Investigators conducted a population-based query to examine whether GLP-1 RAs or the type of GLP-1 RA are associated with the development of GERD. Data was collected from TriNetX electronic health record platform, which covers 91 health care organizations from 12 different countries.
The study cohort included patients with an active type-2 diabetes mellitus diagnosis at the time of GLP-1 RA initiation. Because sodium-glucose co-transport 2 inhibitors (SGLT2i) are used in a similar population and are not associated with GERD development, patients using this type of treatment were used as the control group. Patients were matched based on BMI, age, alcohol use disorder, tobacco use disorder, systemic hormone therapy and baseline GERD diagnosis.

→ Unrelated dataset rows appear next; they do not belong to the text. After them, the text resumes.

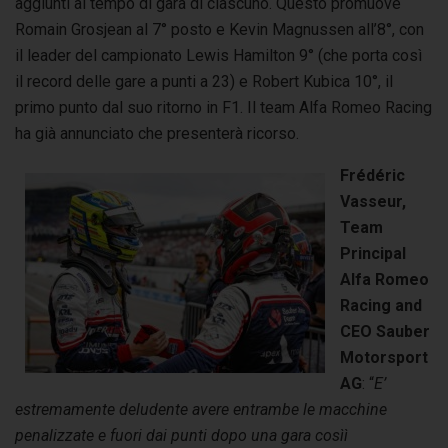
aggiunti al tempo di gara di ciascuno. Questo promuove
Romain Grosjean al 7° posto e Kevin Magnussen all’8°, con
il leader del campionato Lewis Hamilton 9° (che porta così
il record delle gare a punti a 23) e Robert Kubica 10°, il
primo punto dal suo ritorno in F1. Il team Alfa Romeo Racing
ha già annunciato che presenterà ricorso.
Frédéric
Vasseur,
Team
Principal
Alfa Romeo
Racing and
CEO Sauber
Motorsport
AG
: “
E’
estremamente deludente avere entrambe le macchine
penalizzate e fuori dai punti dopo una gara cosìì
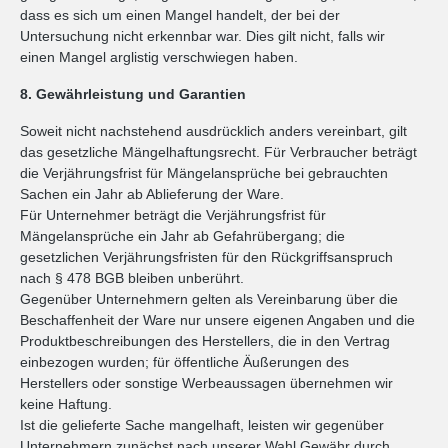
dass es sich um einen Mangel handelt, der bei der
Untersuchung nicht erkennbar war. Dies gilt nicht, falls wir
einen Mangel arglistig verschwiegen haben.
8. Gewährleistung und Garantien
Soweit nicht nachstehend ausdrücklich anders vereinbart, gilt
das gesetzliche Mängelhaftungsrecht. Für Verbraucher beträgt
die Verjährungsfrist für Mängelansprüche bei gebrauchten
Sachen ein Jahr ab Ablieferung der Ware.
Für Unternehmer beträgt die Verjährungsfrist für
Mängelansprüche ein Jahr ab Gefahrübergang; die
gesetzlichen Verjährungsfristen für den Rückgriffsanspruch
nach § 478 BGB bleiben unberührt.
Gegenüber Unternehmern gelten als Vereinbarung über die
Beschaffenheit der Ware nur unsere eigenen Angaben und die
Produktbeschreibungen des Herstellers, die in den Vertrag
einbezogen wurden; für öffentliche Äußerungen des
Herstellers oder sonstige Werbeaussagen übernehmen wir
keine Haftung.
Ist die gelieferte Sache mangelhaft, leisten wir gegenüber
Unternehmern zunächst nach unserer Wahl Gewähr durch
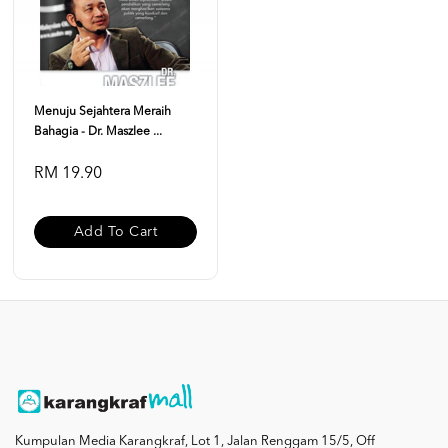
Menuju Sejahtera Meraih
Bahagia - Dr. Maszlee ...
RM 19.90
Add To Cart
Kumpulan Media Karangkraf, Lot 1, Jalan Renggam 15/5, Off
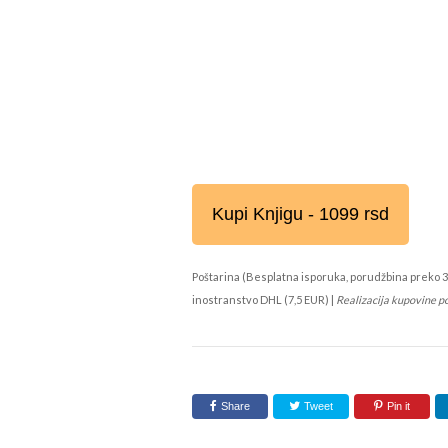
Kupi Knjigu - 1099 rsd
Poštarina (Besplatna isporuka, porudžbina preko 3
inostranstvo DHL (7,5 EUR) |
Realizacija kupovine p
Share
Tweet
Pin it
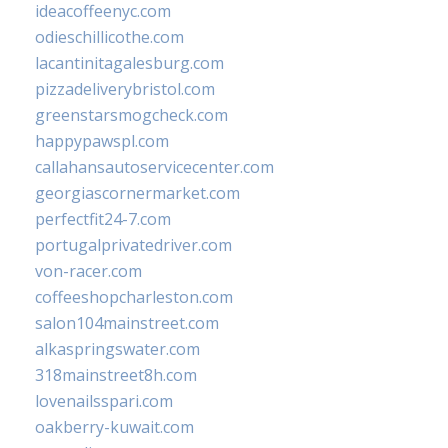
ideacoffeenyc.com
odieschillicothe.com
lacantinitagalesburg.com
pizzadeliverybristol.com
greenstarsmogcheck.com
happypawspl.com
callahansautoservicecenter.com
georgiascornermarket.com
perfectfit24-7.com
portugalprivatedriver.com
von-racer.com
coffeeshopcharleston.com
salon104mainstreet.com
alkaspringswater.com
318mainstreet8h.com
lovenailsspari.com
oakberry-kuwait.com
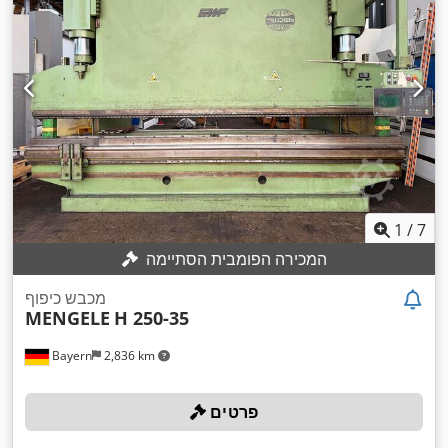
1
/
7
המכירה הפומבית הסתיימה
מכבש כיפוף
MENGELE
H 250-35
Bayern
2,836 km
פרטים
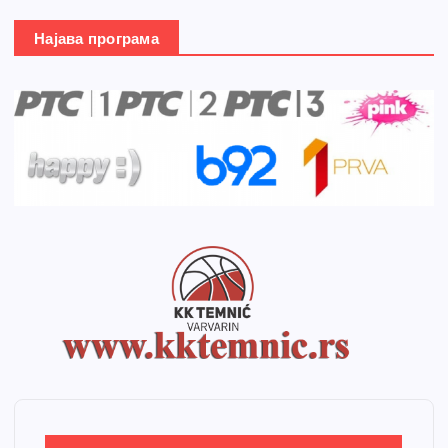
Најава програма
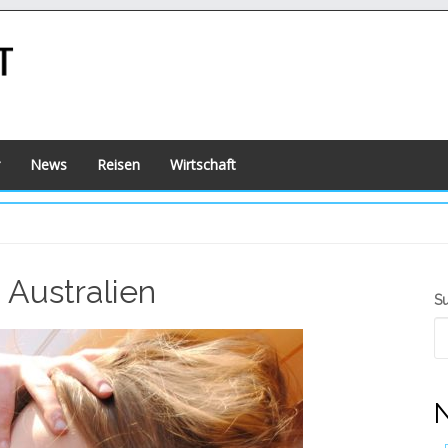
News
Reisen
Wirtschaft
 Australien
S
S
S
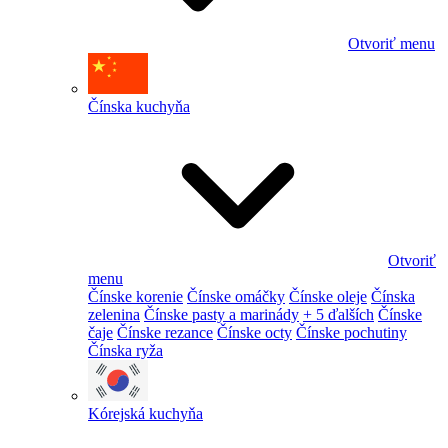
Otvoriť menu
Čínska kuchyňa
Otvoriť
menu
Čínske korenie
Čínske omáčky
Čínske oleje
Čínska
zelenina
Čínske pasty a marinády
+ 5 ďalších
Čínske
čaje
Čínske rezance
Čínske octy
Čínske pochutiny
Čínska ryža
Kórejská kuchyňa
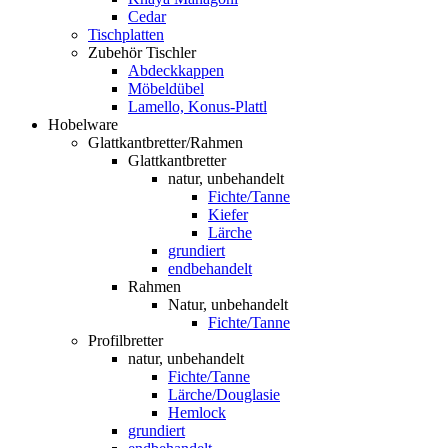
Cedar
Tischplatten
Zubehör Tischler
Abdeckkappen
Möbeldübel
Lamello, Konus-Plattl
Hobelware
Glattkantbretter/Rahmen
Glattkantbretter
natur, unbehandelt
Fichte/Tanne
Kiefer
Lärche
grundiert
endbehandelt
Rahmen
Natur, unbehandelt
Fichte/Tanne
Profilbretter
natur, unbehandelt
Fichte/Tanne
Lärche/Douglasie
Hemlock
grundiert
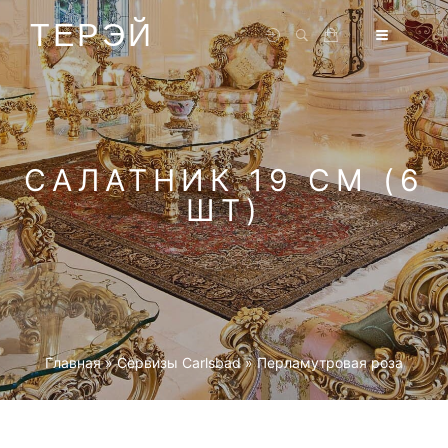
ТЕРЭЙ
САЛАТНИК 19 СМ (6
ШТ)
Главная
»
Cервизы Carlsbad
»
Перламутровая роза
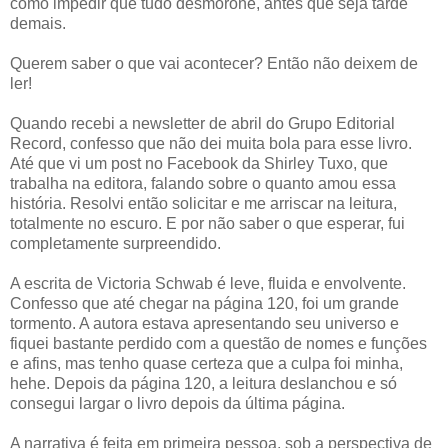
como impedir que tudo desmorone, antes que seja tarde
demais.
Querem saber o que vai acontecer? Então não deixem de
ler!
Quando recebi a newsletter de abril do Grupo Editorial
Record, confesso que não dei muita bola para esse livro.
Até que vi um post no Facebook da Shirley Tuxo, que
trabalha na editora, falando sobre o quanto amou essa
história. Resolvi então solicitar e me arriscar na leitura,
totalmente no escuro. E por não saber o que esperar, fui
completamente surpreendido.
A escrita de Victoria Schwab é leve, fluida e envolvente.
Confesso que até chegar na página 120, foi um grande
tormento. A autora estava apresentando seu universo e
fiquei bastante perdido com a questão de nomes e funções
e afins, mas tenho quase certeza que a culpa foi minha,
hehe. Depois da página 120, a leitura deslanchou e só
consegui largar o livro depois da última página.
A narrativa é feita em primeira pessoa, sob a perspectiva de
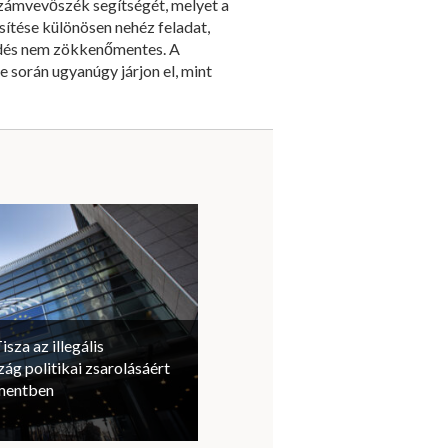
Számvevőszék segítségét, melyet a
sítése különösen nehéz feladat,
ködés nem zökkenőmentes. A
 során ugyanúgy járjon el, mint
isza az illegális
ág politikai zsarolásáért
amentben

Investigators found that compared to those on SGLT2i, diabetic patients on a GLP-1 RA of any type had an increased risk of a new GERD diagnosis, reflux esophagitis, esophageal stricture, Barrett’s esophagus, PPI requirement and having an EGD.
Additionally, the odds ratios for all outcomes were seen to increase when short-acting GLP-1 RAs were compared to SGLT2i. They also were largely attenuated or became non-significant with long-acting GLP-1 RAs. Associations persisted when initial A1c is <7% and mostly persisted when initial BMI was >40, except for esophageal stricture.
“Short-acting but not long-acting GLP-1 RA use is an independent risk factor for developing GERD and Barrett’s esophagus in patients with type 2 diabetic patients,” the investigators concluded.